CIVETTA
Athene noctua
Specie tendenzialmente sedentaria: i giovani si disperdono intorno alle aree natali per distanze normalmente inferiori ai 20 km. Molti adulti conservano in inverno il territorio riproduttivo.
In Lombardia è sedentaria, nidificante, migratrice irregolare e svernante.
Nidifica di solito sotto i 600 m di quota, condizionata dal clima invernale e soprattutto dall’innevamento, evita comunque le vallate alpine. Inverni rigidi con forti nevicate provocano alta mortalità. L’areale di svernamento coincide quasi esattamente con l’areale riproduttivo.
La Civetta è lunga circa 21-23 cm, ha un’apertura alare di 53-59 cm e un peso che varia da 100 a poco più di 200 grammi. Ha forme tozze, capo largo e appiattito senza i tipici ciuffi, occhi gialli e zampe lunghe parzialmente rivestite di setole. La parte superiore è grigio-bruno macchiata di bianco mentre in quella inferiore è prevalente il bianco, macchiato di bruno.
I sessi sono simili, con la femmina di dimensioni leggermente maggiori.
La Civetta è un uccello che si muove di notte e di giorno. Ama sonnecchiare al sole e in caso di pioggia dispiega le ali e si lascia bagnare dall’acqua.
Ha un ampio repertorio vocale: il maschio emette un malinconico “hu-u-ou” ripetuto ad intervalli variabili, dopo 3-4 secondi.
In volo è riconoscibile per la caratteristica andatura ondulata e per le corte ali arrotondate. Caccia solitamente di notte. La Civetta é carnivora, si alimenta di animali quali uccellini, ratti, talpe e altri piccoli mammiferi, ma cattura anche grossi insetti, ragni, lucertole e rane.

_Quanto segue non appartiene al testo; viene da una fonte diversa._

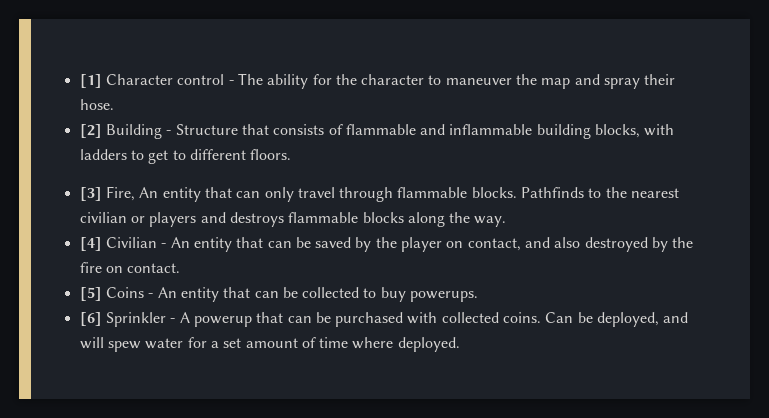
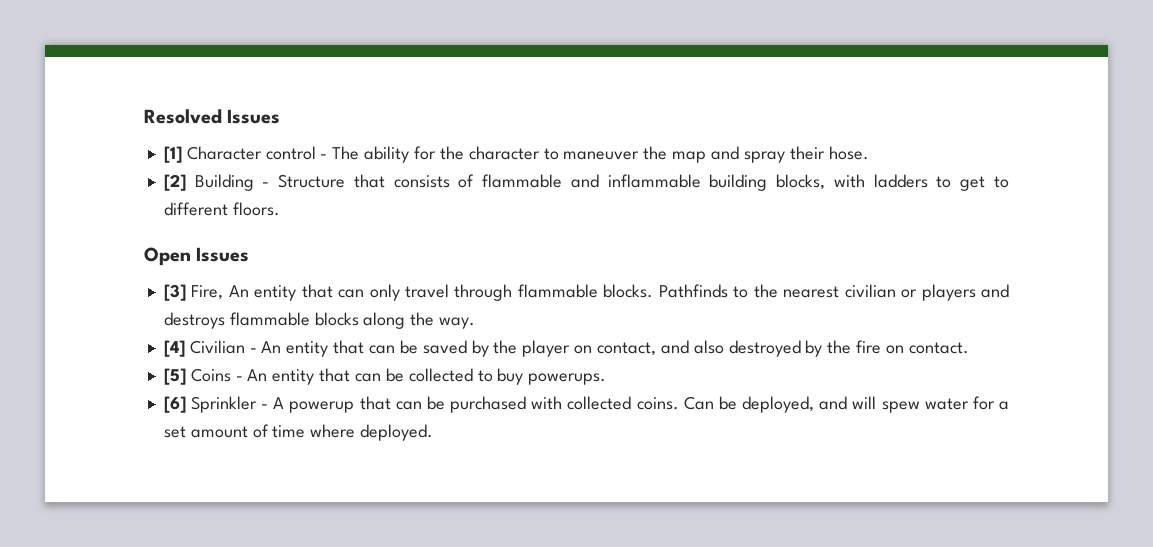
(79, 81) none -> [144,109,281,124] Resolved Issues //
(292, 154) none -> [144,247,250,266] // Open Issues

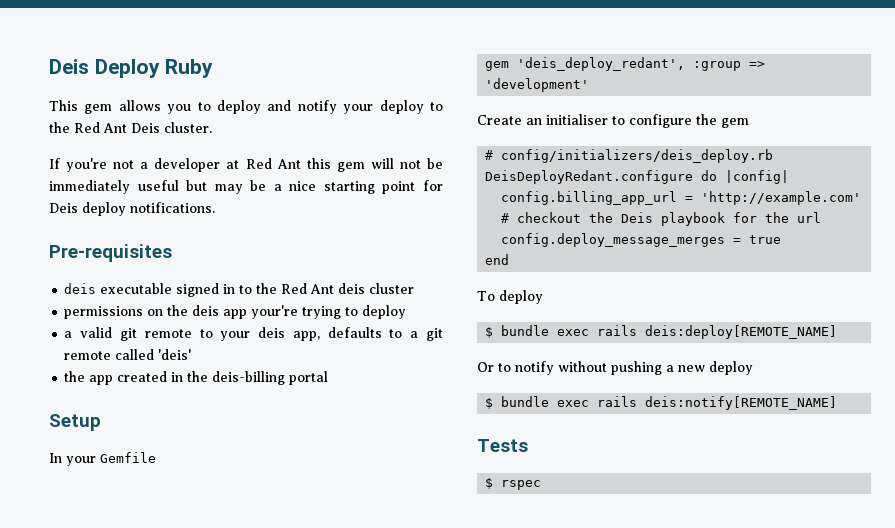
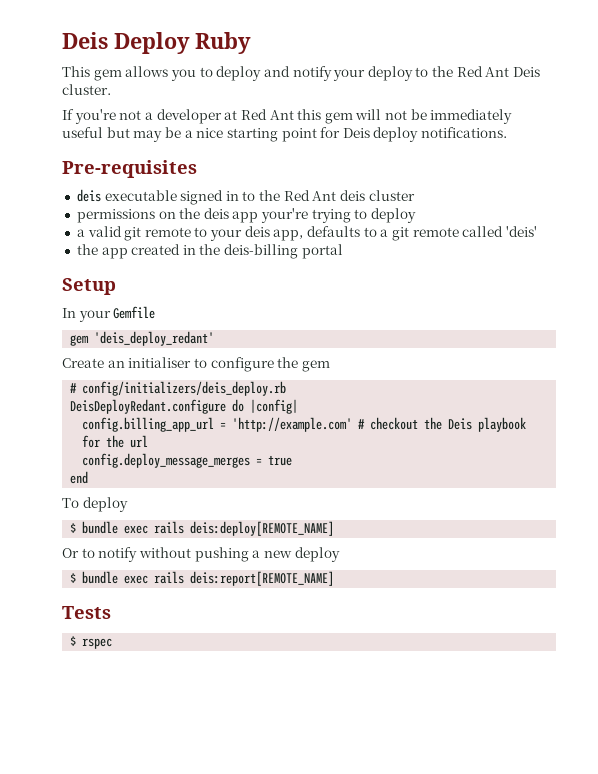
[517,57,766,71] [485,78,590,92] 'deis_deploy_redant', :group => 'development' -> [94,331,215,346] 'deis_deploy_redant'
[645,396,838,410] deis:notify[REMOTE_NAME] -> [190,571,335,586] deis:report[REMOTE_NAME]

Come gli altri rapaci notturni, non ha gozzo perciò ingoia le prede intere e le parti indigeste, quali i peli, piume, denti, gusci e piccole ossa, vengono compressi nello stomaco e in seguito rigurgitati, sotto forma di “Borre” (con forma e dimensione caratteristiche per ogni specie).
L’epoca della riproduzione ha luogo nei primi mesi dell’anno e viene preceduta da una sorta di corteggiamento.
La Civetta nidifica, tra marzo e giugno, di preferenza nelle cavità degli alberi, come salici o vecchi alberi da frutto. La femmina depone 2-5 uova bianche e le cova per un periodo di quattro settimane rimanendovi seduta sopra. L’incubazione delle uova comincia prima che la covata sia completata e così, quando nascono i primi piccoli, il maschio porta il nutrimento a loro e alla femmina che continua a covare le uova non ancora schiuse. Dopo un mese o poco più i piccoli lasciano il nido ma sono completamente indipendenti solo a 2-3 mesi di vita.
Habitat:
La Civetta risulta utilizzare preferibilmente ambienti con scarsa copertura arborea e livelli di urbanizzazione non estremi, è assente dove mancano edifici e dove la copertura arborea è preponderante. Il massimo delle presenze si nota in corrispondenza di cascinali ed ad abitati.
Evita le zone oltre i 1000 m di altitudine poiché la neve limita fortemente le sue fonti alimentari.